Photo: Lin Chia-chi, Taipei Times
He also mentioned the controversy sparked by DPW in 2006, when the United Arab Emirates company tried to purchase the right to manage business in six major US seaports. Faced with stiff opposition from the US Congress, the company eventually sold its US operations to the American International Group (AIG).
“The company [DPW] has grown from Dubai Ports International in 1999 to a company of nearly 30,000 employees managing more than 60 terminals on six continents,” Chen said. “TIPC only has 2,000 employees, which means we have tremendous room to grow.”
Minister of Transportation and Communications Mao Chi-kuo (毛治國) said the ministry did not start planning for the establishment of TIPC until one-and-a-half years ago.

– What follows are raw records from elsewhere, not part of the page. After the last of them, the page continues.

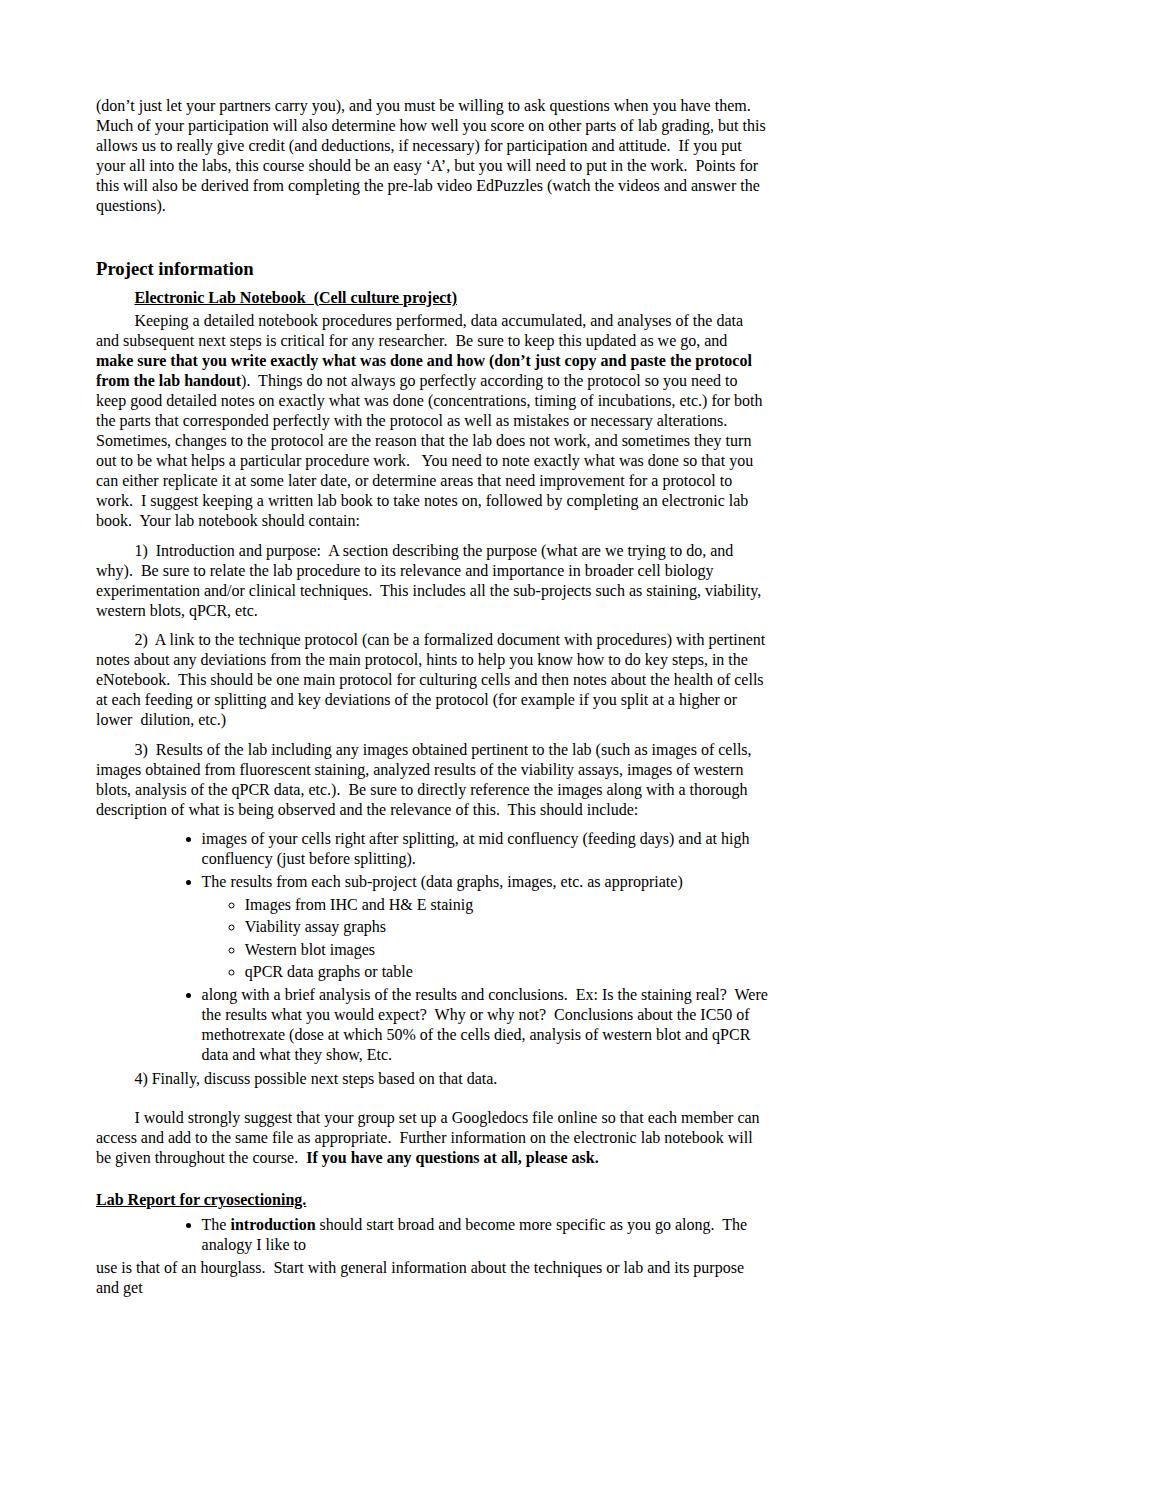(don’t just let your partners carry you), and you must be willing to ask questions when you have them. Much of your participation will also determine how well you score on other parts of lab grading, but this allows us to really give credit (and deductions, if necessary) for participation and attitude. If you put your all into the labs, this course should be an easy ‘A’, but you will need to put in the work. Points for this will also be derived from completing the pre-lab video EdPuzzles (watch the videos and answer the questions).
Project information
Electronic Lab Notebook (Cell culture project)
Keeping a detailed notebook procedures performed, data accumulated, and analyses of the data and subsequent next steps is critical for any researcher. Be sure to keep this updated as we go, and make sure that you write exactly what was done and how (don’t just copy and paste the protocol from the lab handout). Things do not always go perfectly according to the protocol so you need to keep good detailed notes on exactly what was done (concentrations, timing of incubations, etc.) for both the parts that corresponded perfectly with the protocol as well as mistakes or necessary alterations. Sometimes, changes to the protocol are the reason that the lab does not work, and sometimes they turn out to be what helps a particular procedure work. You need to note exactly what was done so that you can either replicate it at some later date, or determine areas that need improvement for a protocol to work. I suggest keeping a written lab book to take notes on, followed by completing an electronic lab book. Your lab notebook should contain:
1) Introduction and purpose: A section describing the purpose (what are we trying to do, and why). Be sure to relate the lab procedure to its relevance and importance in broader cell biology experimentation and/or clinical techniques. This includes all the sub-projects such as staining, viability, western blots, qPCR, etc.
2) A link to the technique protocol (can be a formalized document with procedures) with pertinent notes about any deviations from the main protocol, hints to help you know how to do key steps, in the eNotebook. This should be one main protocol for culturing cells and then notes about the health of cells at each feeding or splitting and key deviations of the protocol (for example if you split at a higher or lower dilution, etc.)
3) Results of the lab including any images obtained pertinent to the lab (such as images of cells, images obtained from fluorescent staining, analyzed results of the viability assays, images of western blots, analysis of the qPCR data, etc.). Be sure to directly reference the images along with a thorough description of what is being observed and the relevance of this. This should include:
images of your cells right after splitting, at mid confluency (feeding days) and at high confluency (just before splitting).
The results from each sub-project (data graphs, images, etc. as appropriate)
Images from IHC and H& E stainig
Viability assay graphs
Western blot images
qPCR data graphs or table
along with a brief analysis of the results and conclusions. Ex: Is the staining real? Were the results what you would expect? Why or why not? Conclusions about the IC50 of methotrexate (dose at which 50% of the cells died, analysis of western blot and qPCR data and what they show, Etc.
4) Finally, discuss possible next steps based on that data.
I would strongly suggest that your group set up a Googledocs file online so that each member can access and add to the same file as appropriate. Further information on the electronic lab notebook will be given throughout the course. If you have any questions at all, please ask.
Lab Report for cryosectioning.
The introduction should start broad and become more specific as you go along. The analogy I like to
use is that of an hourglass. Start with general information about the techniques or lab and its purpose and get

Since then, the ministry has been able to garner the support of the Executive Yuan and the legislature to pass an amendment to the Commercial Port Law (商港法) and create the Statute for the Establishment of the State-owned Harbor Co, Ltd (國營港務股份有限公司設置條例), making it possible to establish TIPC.
“We hope the change to the nation’s seaport system — the separation of administrative and business authorities — will make Taiwan, as well as the countries in the Asia-Pacific region, our ‘economic hinterland,’” Mao said.
Based on the division of labor laid out by the ministry, the Maritime and Port Bureau will be in charge of determining maritime transportation policy and handling public affairs, whereas daily operations will be handled by TIPC.
TIPC chairman Hsiao Ding-hsun (蕭丁訓) said the new company would integrate the resources of the nation’s four international seaports and form strategic partnerships with shipping firms, cargo dealers, bonded ports and port companies around the world.
“We will not only focus on the number of containers handled by the ports,” Hsiao said. “We will focus more on transforming the seaports into value hubs, in which the goods can increase their value after being reprocessed in free trade port zones and science parks.”
Besides commercial services, Hsiao said each port could offer additional services based on its particular advantages.